That idiosyncratic sense of whimsy felt particularly potent in this collection, which was inspired by Tove Jansson—the Finnish artist and author best known as the creator of The Moomins. Unsurprisingly, The Moomins are big in Japan (a quick look on the website shows more Moomin stores in Japan than anywhere else in the world), and 2024 marks 80 years since Jansson first brought them into the world. If that sounds like foreshadowing for a collab collection of thinly veiled Moomin-merch, you don’t know Tao.

“I created this collection hoping that by printing Jansson’s wonderful and powerful drawings onto fabric and wearing them, I could generate new ideas,” read the show notes. While a lesser designer might have plastered the characters verbatim onto the clothes, Kurihara went deep into Jansson’s lore, transforming the artist’s self portraits (ciggie in mouth) into giant polka dots and harlequin prints on vividly bright dirndl skirts—and, though not seen on the runway, printed the flop-nosed character Snork, an early Moomin prototype, onto T-shirts and totes.

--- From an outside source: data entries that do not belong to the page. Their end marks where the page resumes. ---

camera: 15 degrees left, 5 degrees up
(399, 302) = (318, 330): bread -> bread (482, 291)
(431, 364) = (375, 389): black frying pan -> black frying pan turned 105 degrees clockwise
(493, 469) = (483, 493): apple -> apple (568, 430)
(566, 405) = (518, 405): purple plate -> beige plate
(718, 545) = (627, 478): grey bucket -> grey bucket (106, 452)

The colors, too, sometimes recalled the foresty, organic tones of Jansson’s work, with Finnish landscapes and meadowy floral prints appearing on cotton dresses, often warped and spliced with ruches of tulle so that they pouf out into that bottom-heavy, unmistakably Comme silhouette.

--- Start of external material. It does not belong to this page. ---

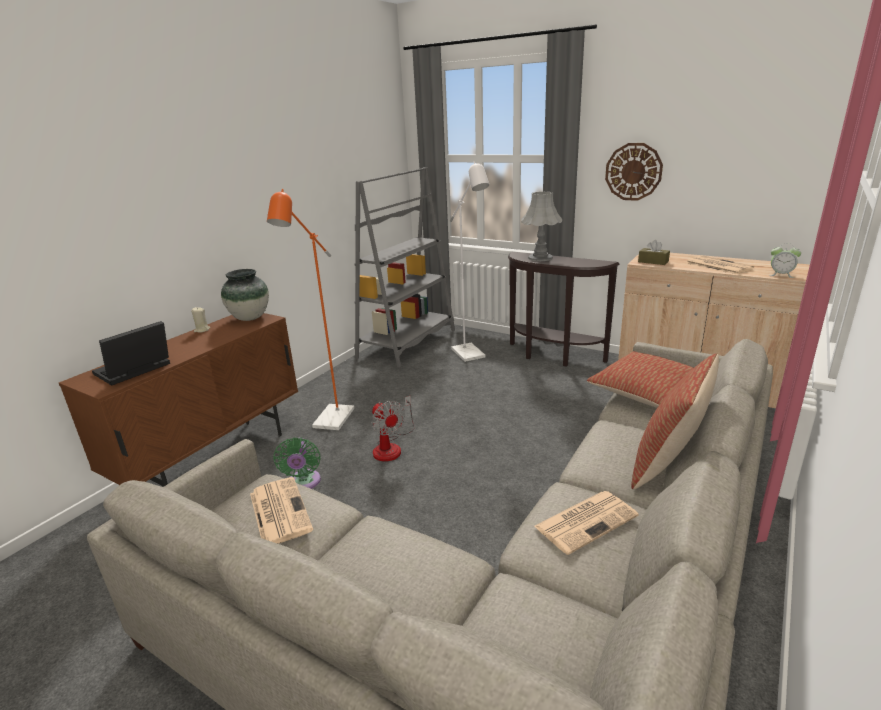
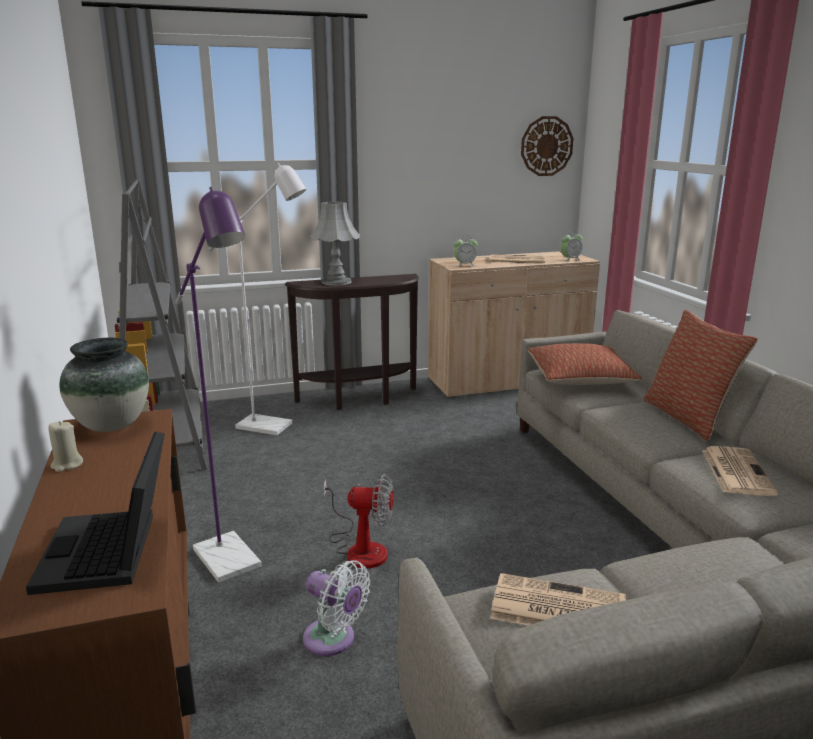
camera: 50 degrees left, 5 degrees down
(304, 483) = (333, 640): green fan -> white fan
(330, 422) = (232, 564): orange floor lamp -> purple floor lamp
(633, 172) = (410, 176): wall clock -> wall clock (546, 146)
(653, 262) = (465, 265): brown tissue box -> alarm clock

Later came a smattering of white looks, enlivened as usual with broderie anglaise and asymmetrical ruffles, followed by gray tailored jackets which became progressively more mangled (but beautifully so) with ruching that swept across the shoulders and chest. The final looks were rich layers of stormy-colored tulle and sheer metallic fabric, again printed with Jansson’s smoking vignette. It was as unique an interpretation of Moominvalley as could be hoped for, and showed Kurihara’s knack for deftly moulding her inspirations into the Comme universe.

Kurihara is clearly from the Rei Kawakubo school of design, down to the way she talks about “generating new ideas” through the dissonance of knocking things together. She joined the business in 1997 only a year after graduating from Saint Martins, and out of all the designers in the Comme family seems most close to its matriarch in taste and sensibility—as well as with her ability for making the artsy and whimsical feel commercially viable. Still, it would be interesting to see Tao color further outside of the lines that Kawakubo has written. To quote Kurihara herself on the reason she was inspired by Jansson: “She lived her life without forgetting her own independence and freedom.” Words to live by.